In [None]:
%load_ext autoreload
%autoreload 2

In [None]:
import numpy as np
import random
import pdb
import torch
from torch.optim import Adam
import gym
import time
import wandb

# Pick an Environment
CartPole, the MNIST of RL, discrete action, parameterized state

Breakout, discrete action, 0 fire, 1 stay, 2 right, 3 left
    Notice that breakout-ram is hard because the state is 128 bytes from the ram
    and the bytes do not have an intuitive meaning
    also notice that 50M samples is typical for DQNs with visual input (refer to rainbow)

MountainCar, discrete or continous action, parameterized state
Gets reward for climbing up a hill that costs energy,
painful exploration is essential

Walker, peanlty -100 for falling. 
The initial greedy strategy may make the agent stand unmoved and prevent falling
As a result, intial test reward =0 while initial train reward=100

For environments with a large penalty, we should use a large batch when updating Q, in order to compensate the variance

In [None]:
from gym.wrappers import FrameStack

class BreakoutWrapper(gym.ObservationWrapper):
    """ 
    takes (210, 160, 3) to (40, 40)
    stops training when one life is lost
    converts to grey scale float
    cuts the margins
    
    fires the ball by pressing action 1
    
    wrapped by framestack (not wrapping FrameStack) to utilize lazy frame for memory saving
    """
    def __init__(self, env):
        gym.Wrapper.__init__(self, env)
        self.observation_space = gym.spaces.Box(0, 1, (170, 160))
        self.pooling = torch.nn.AvgPool2d(kernel_size=(4,4), stride=(4, 4))

    def step(self, action):
        obs, reward, done, info = self.env.step(action)
        lives = self.env.unwrapped.ale.lives()
        if lives < self.lives:
            done = True
        self.lives = lives
        return self.observation(obs), reward, done, info

    def reset(self, **kwargs):
        self.env.reset(**kwargs)
        self.lives = self.env.unwrapped.ale.lives()
        obs, _, _, _ = self.step(1)
        return obs

    def observation(self, observation):
        observation = np.array(observation).astype(np.float32) / 255.0
        observation = observation[30:-17] 
        observation = np.mean(observation, axis=2) # greyscale
        tmp = torch.as_tensor(observation).unsqueeze(0)
        observation = np.array(self.pooling(tmp).squeeze(0))
        return observation

## Breakout

In [None]:
from matplotlib import pyplot as plt
env_name = 'Breakout-v0'
env_fn = lambda: FrameStack(BreakoutWrapper(gym.make(env_name)), 4)

env = env_fn()

★ ★ ★

**What you need to do**.
1. Translate this sentence from the reinforcement learning notebook into Spanish: "For environments with a large penalty, we should use a large batch when updating Q, in order to compensate the variance"
2. Reproduce the stretch of the reinforcement learning notebook from "stops training when" through "gym.Wrapper.__init__(self, env)", character for character.
3. Write the next part of the reinforcement learning notebook, picking up right after its final line.

**Items**.
★ ★ ★

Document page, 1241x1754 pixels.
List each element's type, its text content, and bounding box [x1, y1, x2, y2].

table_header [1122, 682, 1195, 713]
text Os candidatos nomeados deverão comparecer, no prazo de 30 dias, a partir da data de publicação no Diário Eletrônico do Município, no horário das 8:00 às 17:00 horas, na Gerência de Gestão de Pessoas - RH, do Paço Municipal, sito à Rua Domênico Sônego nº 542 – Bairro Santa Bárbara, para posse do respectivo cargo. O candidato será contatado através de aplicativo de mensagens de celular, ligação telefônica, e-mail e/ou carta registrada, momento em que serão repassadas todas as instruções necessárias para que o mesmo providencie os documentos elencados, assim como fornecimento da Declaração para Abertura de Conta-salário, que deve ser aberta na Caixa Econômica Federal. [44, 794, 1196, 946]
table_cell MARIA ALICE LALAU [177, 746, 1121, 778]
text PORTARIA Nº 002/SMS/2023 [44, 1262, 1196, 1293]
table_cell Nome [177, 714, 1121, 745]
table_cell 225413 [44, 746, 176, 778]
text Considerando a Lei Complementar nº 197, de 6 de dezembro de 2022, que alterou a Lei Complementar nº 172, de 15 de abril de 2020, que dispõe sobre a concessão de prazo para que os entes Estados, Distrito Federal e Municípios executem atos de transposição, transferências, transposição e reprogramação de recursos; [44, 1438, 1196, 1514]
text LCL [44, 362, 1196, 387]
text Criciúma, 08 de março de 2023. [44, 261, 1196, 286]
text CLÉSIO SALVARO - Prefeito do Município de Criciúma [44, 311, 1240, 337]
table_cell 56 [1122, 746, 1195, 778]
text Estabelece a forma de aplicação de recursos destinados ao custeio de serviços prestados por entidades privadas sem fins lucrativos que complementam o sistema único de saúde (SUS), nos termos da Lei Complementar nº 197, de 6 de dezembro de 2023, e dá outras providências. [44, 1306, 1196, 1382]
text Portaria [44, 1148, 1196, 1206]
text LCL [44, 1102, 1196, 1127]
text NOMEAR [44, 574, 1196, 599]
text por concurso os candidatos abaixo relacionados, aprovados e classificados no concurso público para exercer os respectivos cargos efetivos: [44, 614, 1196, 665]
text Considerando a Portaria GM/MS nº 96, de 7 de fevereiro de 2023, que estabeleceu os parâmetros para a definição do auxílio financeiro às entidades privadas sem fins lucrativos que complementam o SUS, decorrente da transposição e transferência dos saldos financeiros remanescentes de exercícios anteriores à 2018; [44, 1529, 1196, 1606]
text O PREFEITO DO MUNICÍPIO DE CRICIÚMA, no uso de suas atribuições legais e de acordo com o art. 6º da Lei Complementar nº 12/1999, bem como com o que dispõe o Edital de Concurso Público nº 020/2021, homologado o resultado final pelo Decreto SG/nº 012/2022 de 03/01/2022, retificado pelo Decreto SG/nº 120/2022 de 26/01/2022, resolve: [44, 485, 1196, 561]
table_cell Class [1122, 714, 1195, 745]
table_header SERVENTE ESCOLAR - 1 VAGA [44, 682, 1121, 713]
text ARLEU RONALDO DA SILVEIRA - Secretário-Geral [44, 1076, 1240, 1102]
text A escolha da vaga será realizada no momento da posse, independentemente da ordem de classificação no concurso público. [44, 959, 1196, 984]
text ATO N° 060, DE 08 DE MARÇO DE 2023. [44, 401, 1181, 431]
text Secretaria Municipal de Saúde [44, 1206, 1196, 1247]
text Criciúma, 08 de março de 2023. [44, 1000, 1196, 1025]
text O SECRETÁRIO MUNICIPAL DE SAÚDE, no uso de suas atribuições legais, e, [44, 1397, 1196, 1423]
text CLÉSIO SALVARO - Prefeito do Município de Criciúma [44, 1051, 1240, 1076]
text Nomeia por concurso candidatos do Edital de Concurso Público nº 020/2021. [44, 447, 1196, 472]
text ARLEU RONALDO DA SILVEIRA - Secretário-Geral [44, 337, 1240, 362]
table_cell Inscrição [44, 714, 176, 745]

★ ★ ★

**Answer set**.
1. Para entornos con una penalización grande, deberíamos usar un lote grande al actualizar Q, con el fin de compensar la varianza.

2.
stops training when one life is lost
    converts to grey scale float
    cuts the margins
    
    fires the ball by pressing action 1
    
    wrapped by framestack (not wrapping FrameStack) to utilize lazy frame for memory saving
    """
    def __init__(self, env):
        gym.Wrapper.__init__(self, env)

3.
result  = np.array(env.reset())
result = np.array(result).transpose(1, 2, 0) # 0 is white
#plt.imshow(result[:, :, -1], cmap='Greys') 
plt.imshow(1-result[:, :, 1:4]) 

## CartPole

In [None]:
class CartpoleWrapper(gym.ObservationWrapper):
    def __init__(self, env):
        gym.ObservationWrapper.__init__(self, env)

    def observation(self, x):
        x = np.array(x, dtype=np.float32)
        return x
    
env_name = 'CartPole-v1'
env_fn = lambda: CartpoleWrapper(gym.make(env_name))

env = env_fn()
result  = np.array(env.reset())
print(result, result.dtype)

# Pick an Agent
    QLearning
    SAC-discrete, tested on CartPole, run on Breakout
    MBPO

In general, when an algo does not work, try large batch low lr with few updates

It is okay if the loss of Q increases significantly

# MBPO

## Config

In [None]:
from utils import Config
from models import MLP
from agents import MBPO
"""
    the hyperparameters are the same as MBPO
"""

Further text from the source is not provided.